EXERCISE DETAILS – Render the item lines as a JSON list of strings, one string per line, starting with the line that contains "Versamenti con bollettino postale" and going on through the line that contains "Francia. Siglo XX. Estilo". Leave out blank lines and the pictures.

DATA UNDER STUDY –
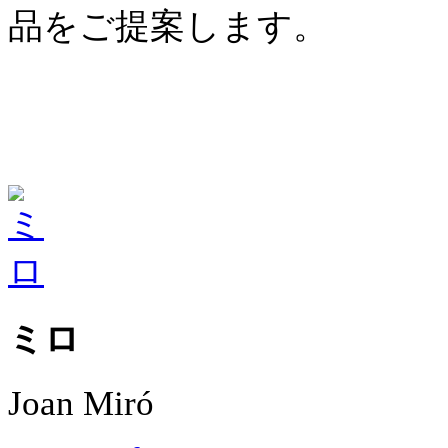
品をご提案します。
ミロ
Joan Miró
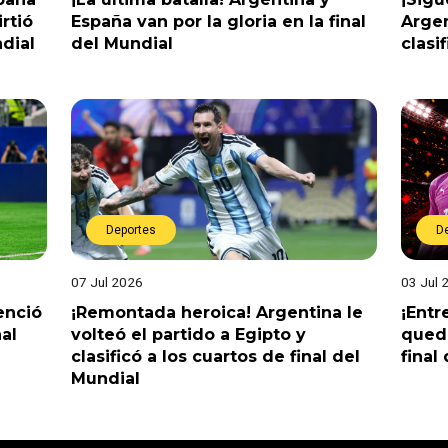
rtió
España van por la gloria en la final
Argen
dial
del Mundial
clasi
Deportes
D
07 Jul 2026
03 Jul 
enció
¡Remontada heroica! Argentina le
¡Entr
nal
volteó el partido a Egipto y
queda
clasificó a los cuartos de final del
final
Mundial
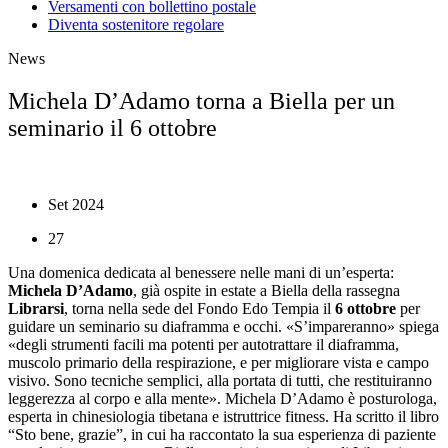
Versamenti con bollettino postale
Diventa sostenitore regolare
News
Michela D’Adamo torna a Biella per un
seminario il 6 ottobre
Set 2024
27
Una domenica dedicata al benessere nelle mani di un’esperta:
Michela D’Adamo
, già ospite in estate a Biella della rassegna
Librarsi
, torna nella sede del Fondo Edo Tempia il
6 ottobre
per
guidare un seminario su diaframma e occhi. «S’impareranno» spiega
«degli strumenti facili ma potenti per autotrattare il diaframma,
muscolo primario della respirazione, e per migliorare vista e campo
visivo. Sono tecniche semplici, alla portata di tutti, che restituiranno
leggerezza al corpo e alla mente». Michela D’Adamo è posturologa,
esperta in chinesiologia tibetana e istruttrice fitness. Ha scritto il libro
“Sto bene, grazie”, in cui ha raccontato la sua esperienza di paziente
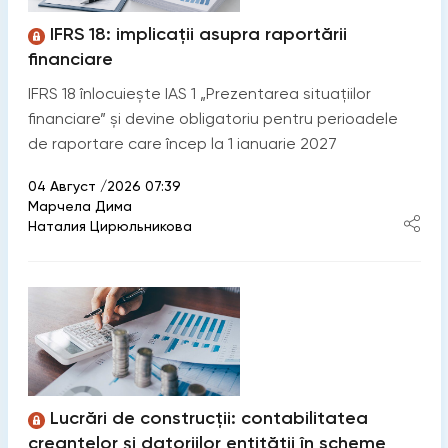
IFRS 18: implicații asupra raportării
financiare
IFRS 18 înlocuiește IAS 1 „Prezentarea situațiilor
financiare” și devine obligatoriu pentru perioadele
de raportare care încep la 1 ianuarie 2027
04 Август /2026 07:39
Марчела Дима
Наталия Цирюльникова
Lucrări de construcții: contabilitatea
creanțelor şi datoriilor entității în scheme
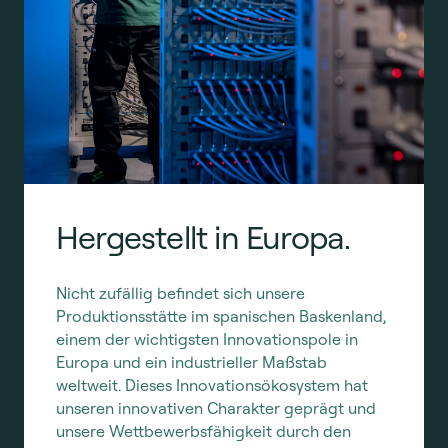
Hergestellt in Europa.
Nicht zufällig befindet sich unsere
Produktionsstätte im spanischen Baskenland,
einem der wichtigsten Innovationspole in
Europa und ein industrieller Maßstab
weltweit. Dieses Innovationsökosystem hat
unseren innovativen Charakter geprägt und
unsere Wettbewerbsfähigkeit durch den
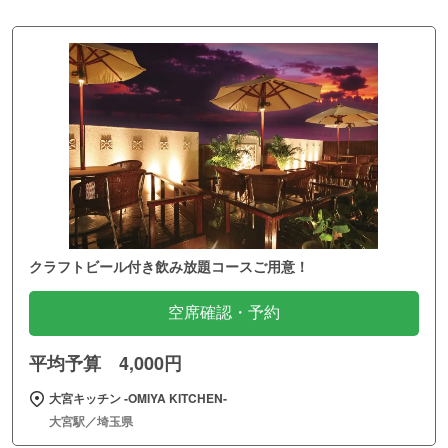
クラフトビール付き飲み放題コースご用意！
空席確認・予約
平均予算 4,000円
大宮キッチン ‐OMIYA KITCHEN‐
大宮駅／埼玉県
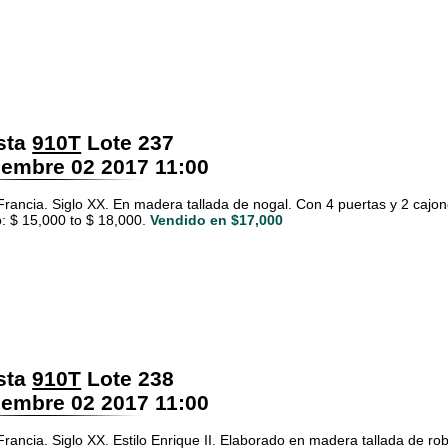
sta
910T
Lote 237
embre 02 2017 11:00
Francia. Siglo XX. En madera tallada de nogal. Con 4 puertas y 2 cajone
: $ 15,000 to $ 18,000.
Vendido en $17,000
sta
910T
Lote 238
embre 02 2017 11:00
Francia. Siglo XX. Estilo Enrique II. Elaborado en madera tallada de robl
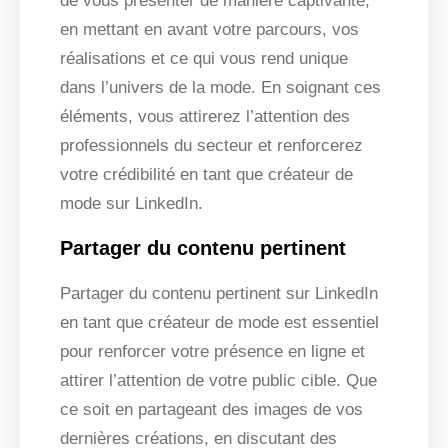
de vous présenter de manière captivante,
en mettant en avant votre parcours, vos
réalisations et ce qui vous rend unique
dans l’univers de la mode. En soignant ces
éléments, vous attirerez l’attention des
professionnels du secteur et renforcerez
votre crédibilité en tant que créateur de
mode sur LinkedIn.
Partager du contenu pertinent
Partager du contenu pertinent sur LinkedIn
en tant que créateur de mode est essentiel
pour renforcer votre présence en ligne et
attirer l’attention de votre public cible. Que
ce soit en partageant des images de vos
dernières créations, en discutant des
--
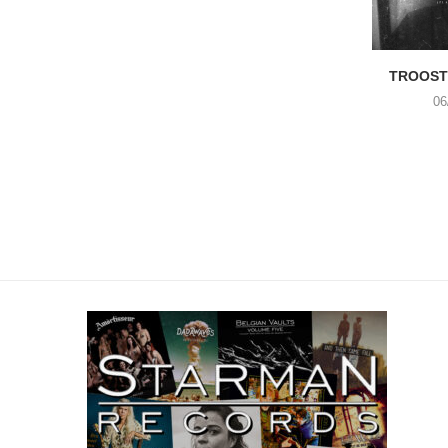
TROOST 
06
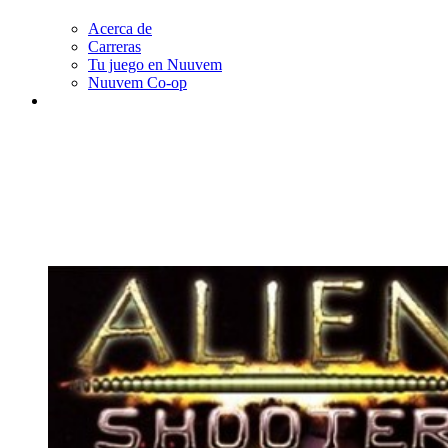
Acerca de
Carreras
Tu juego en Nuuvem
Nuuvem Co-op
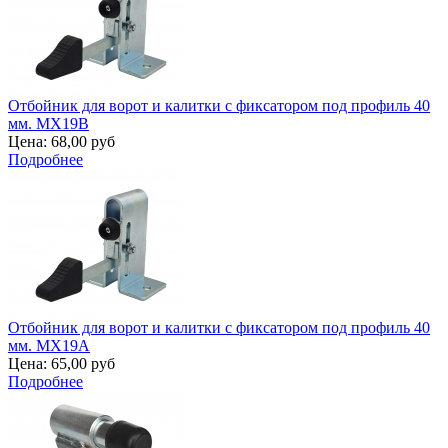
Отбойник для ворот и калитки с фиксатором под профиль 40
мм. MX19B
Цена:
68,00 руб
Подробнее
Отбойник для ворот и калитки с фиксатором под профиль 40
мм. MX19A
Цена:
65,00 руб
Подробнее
---
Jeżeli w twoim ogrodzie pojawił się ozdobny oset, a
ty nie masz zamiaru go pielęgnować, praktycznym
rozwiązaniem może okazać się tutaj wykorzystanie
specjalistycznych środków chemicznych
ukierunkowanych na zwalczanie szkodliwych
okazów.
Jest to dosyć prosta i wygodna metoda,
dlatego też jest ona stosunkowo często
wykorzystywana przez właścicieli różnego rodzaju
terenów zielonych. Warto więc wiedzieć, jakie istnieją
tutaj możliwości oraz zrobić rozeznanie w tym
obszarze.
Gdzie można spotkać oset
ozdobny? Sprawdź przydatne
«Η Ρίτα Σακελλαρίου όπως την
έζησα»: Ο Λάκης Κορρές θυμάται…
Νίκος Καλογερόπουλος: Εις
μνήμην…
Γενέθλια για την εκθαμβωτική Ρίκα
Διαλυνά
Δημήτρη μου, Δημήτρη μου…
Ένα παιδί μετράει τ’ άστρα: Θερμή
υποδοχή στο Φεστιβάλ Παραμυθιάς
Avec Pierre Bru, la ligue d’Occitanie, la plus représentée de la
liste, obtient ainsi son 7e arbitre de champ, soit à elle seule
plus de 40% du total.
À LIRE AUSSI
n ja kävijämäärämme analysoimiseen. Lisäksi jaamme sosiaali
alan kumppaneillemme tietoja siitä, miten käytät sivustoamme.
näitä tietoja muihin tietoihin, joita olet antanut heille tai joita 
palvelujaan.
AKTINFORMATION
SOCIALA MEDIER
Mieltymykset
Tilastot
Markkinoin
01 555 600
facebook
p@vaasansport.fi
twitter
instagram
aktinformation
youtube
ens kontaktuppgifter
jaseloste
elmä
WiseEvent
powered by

FINISHED TASK –
[
  "Versamenti con bollettino postale",
  "Diventa sostenitore regolare",
  "News",
  "Michela D’Adamo torna a Biella per un",
  "seminario il 6 ottobre",
  "Set 2024",
  "27",
  "Una domenica dedicata al benessere nelle mani di un’esperta:",
  "Michela D’Adamo",
  ", già ospite in estate a Biella della rassegna",
  "Librarsi",
  ", torna nella sede del Fondo Edo Tempia il",
  "6 ottobre",
  "per",
  "guidare un seminario su diaframma e occhi. «S’impareranno» spiega",
  "«degli strumenti facili ma potenti per autotrattare il diaframma,",
  "muscolo primario della respirazione, e per migliorare vista e campo",
  "visivo. Sono tecniche semplici, alla portata di tutti, che restituiranno",
  "leggerezza al corpo e alla mente». Michela D’Adamo è posturologa,",
  "esperta in chinesiologia tibetana e istruttrice fitness. Ha scritto il libro",
  "“Sto bene, grazie”, in cui ha raccontato la sua esperienza di paziente",
  "IFRS 18: implicații asupra raportării",
  "financiare",
  "IFRS 18 înlocuiește IAS 1 „Prezentarea situațiilor",
  "financiare” și devine obligatoriu pentru perioadele",
  "de raportare care încep la 1 ianuarie 2027",
  "04 Август /2026 07:39",
  "Марчела Дима",
  "Наталия Цирюльникова",
  "Lucrări de construcții: contabilitatea",
  "creanțelor şi datoriilor entității în scheme",
  "Hergestellt in Europa.",
  "Nicht zufällig befindet sich unsere",
  "Produktionsstätte im spanischen Baskenland,",
  "einem der wichtigsten Innovationspole in",
  "Europa und ein industrieller Maßstab",
  "weltweit. Dieses Innovationsökosystem hat",
  "unseren innovativen Charakter geprägt und",
  "unsere Wettbewerbsfähigkeit durch den",
  "クラフトビール付き飲み放題コースご用意！",
  "空席確認・予約",
  "平均予算 4,000円",
  "大宮キッチン ‐OMIYA KITCHEN‐",
  "大宮駅／埼玉県",
  "sta",
  "910T",
  "Lote 237",
  "embre 02 2017 11:00",
  "Francia. Siglo XX. En madera tallada de nogal. Con 4 puertas y 2 cajone",
  ": $ 15,000 to $ 18,000.",
  "Vendido en $17,000",
  "sta",
  "910T",
  "Lote 238",
  "embre 02 2017 11:00",
  "Francia. Siglo XX. Estilo Enrique II. Elaborado en madera tallada de robl"
]